PROVIDED DATA:

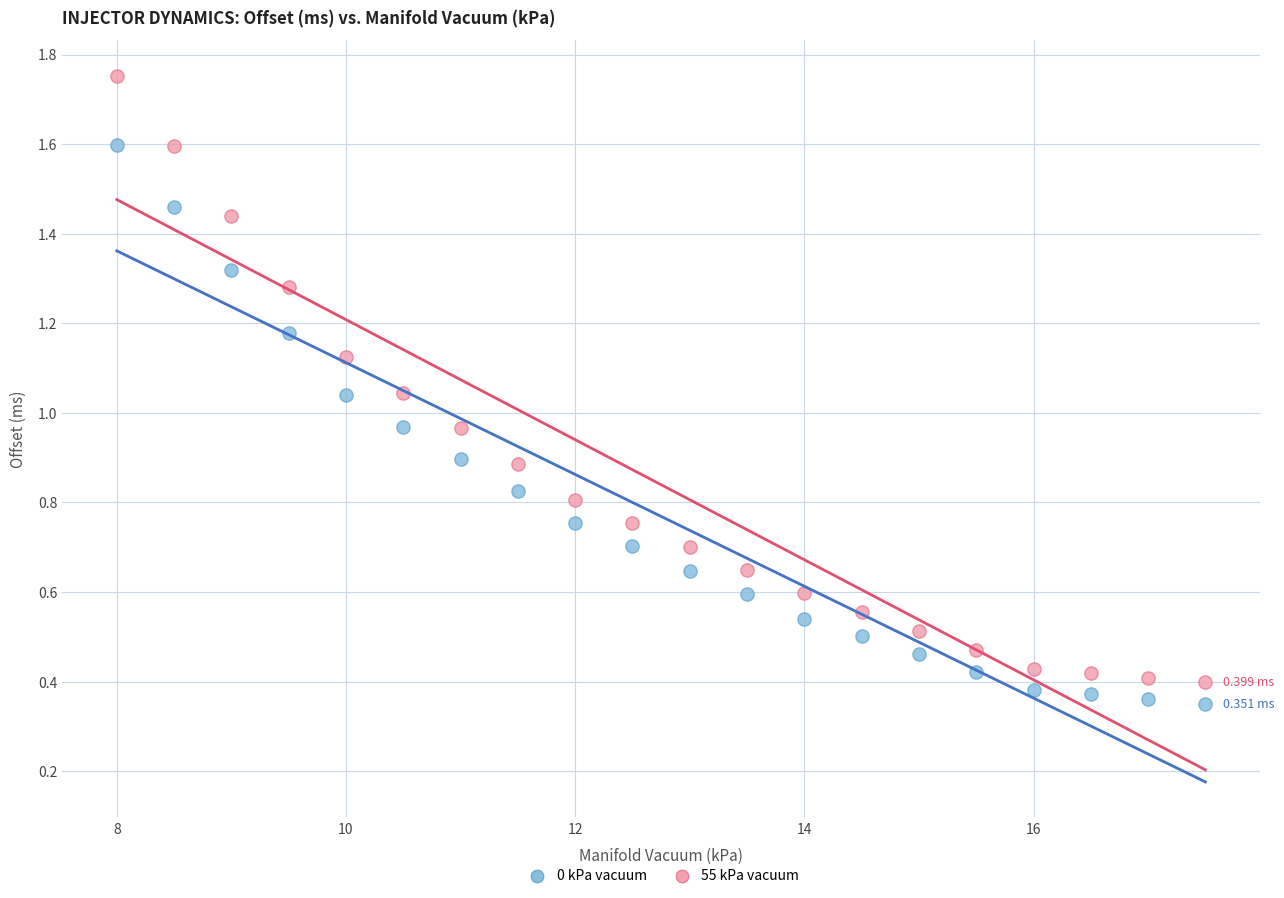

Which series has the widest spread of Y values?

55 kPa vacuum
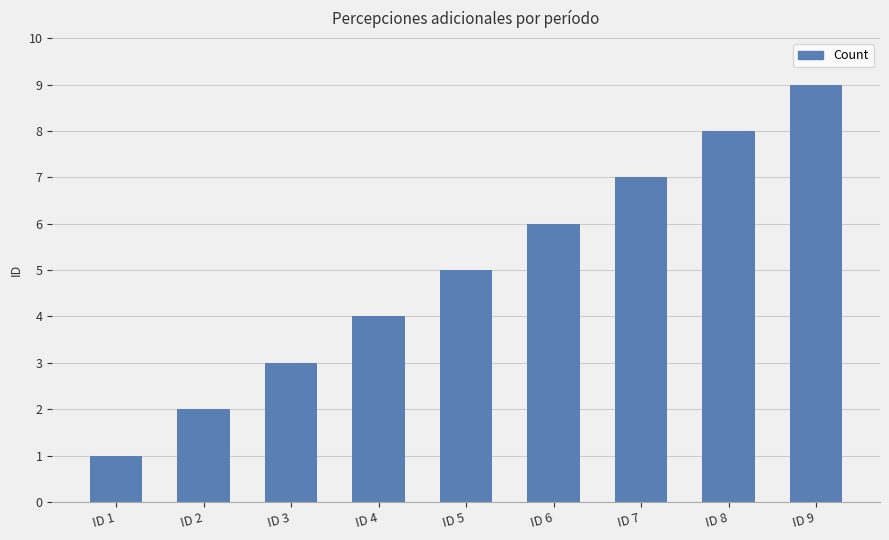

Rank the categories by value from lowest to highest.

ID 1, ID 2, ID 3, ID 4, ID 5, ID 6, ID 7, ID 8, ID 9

==

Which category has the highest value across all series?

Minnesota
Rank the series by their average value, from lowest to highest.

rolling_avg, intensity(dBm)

...

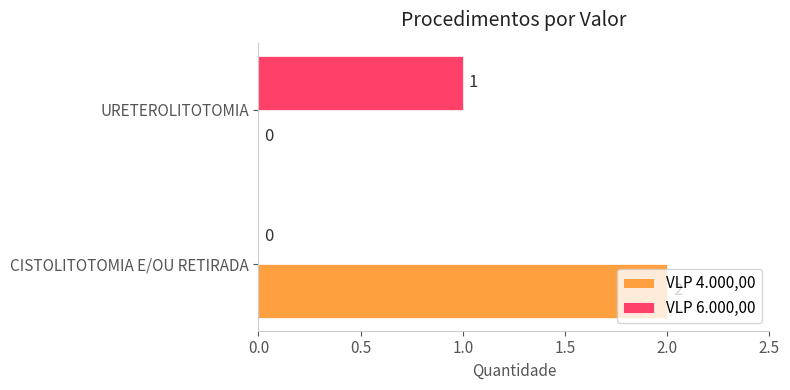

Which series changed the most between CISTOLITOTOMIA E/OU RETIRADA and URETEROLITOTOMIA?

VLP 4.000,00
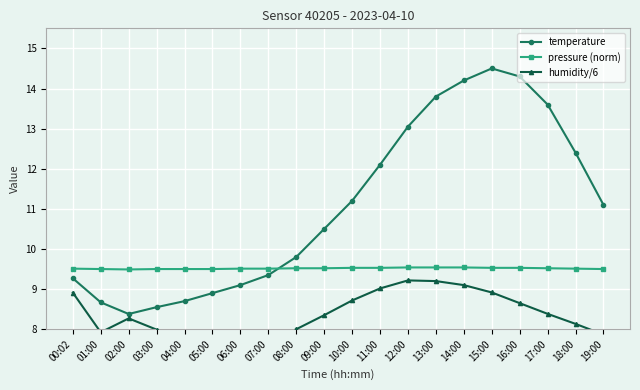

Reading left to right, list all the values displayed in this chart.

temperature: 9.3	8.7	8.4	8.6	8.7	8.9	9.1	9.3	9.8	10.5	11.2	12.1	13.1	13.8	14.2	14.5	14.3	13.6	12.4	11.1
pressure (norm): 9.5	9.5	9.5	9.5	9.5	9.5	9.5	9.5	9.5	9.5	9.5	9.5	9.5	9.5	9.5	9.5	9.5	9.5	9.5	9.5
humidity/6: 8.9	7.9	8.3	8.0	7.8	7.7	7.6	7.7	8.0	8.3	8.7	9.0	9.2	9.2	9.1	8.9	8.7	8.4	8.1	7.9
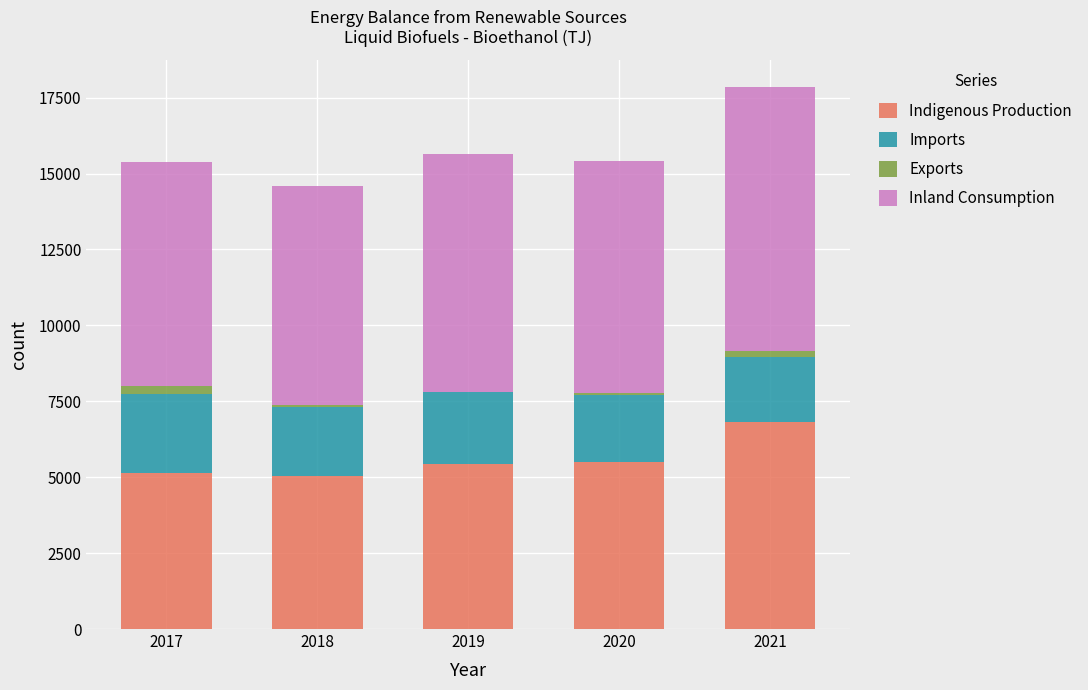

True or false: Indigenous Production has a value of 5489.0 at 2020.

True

WHAT IS REQUIRED: In the listing above, copy everything from the line containing "Rank the categories" down to the line containing "ID 1, ID 2, ID", with "lowest" changed to "smallest" and nothing else altered.

RESULT OF THIS EXERCISE:
Rank the categories by value from smallest to highest.

ID 1, ID 2, ID 3, ID 4, ID 5, ID 6, ID 7, ID 8, ID 9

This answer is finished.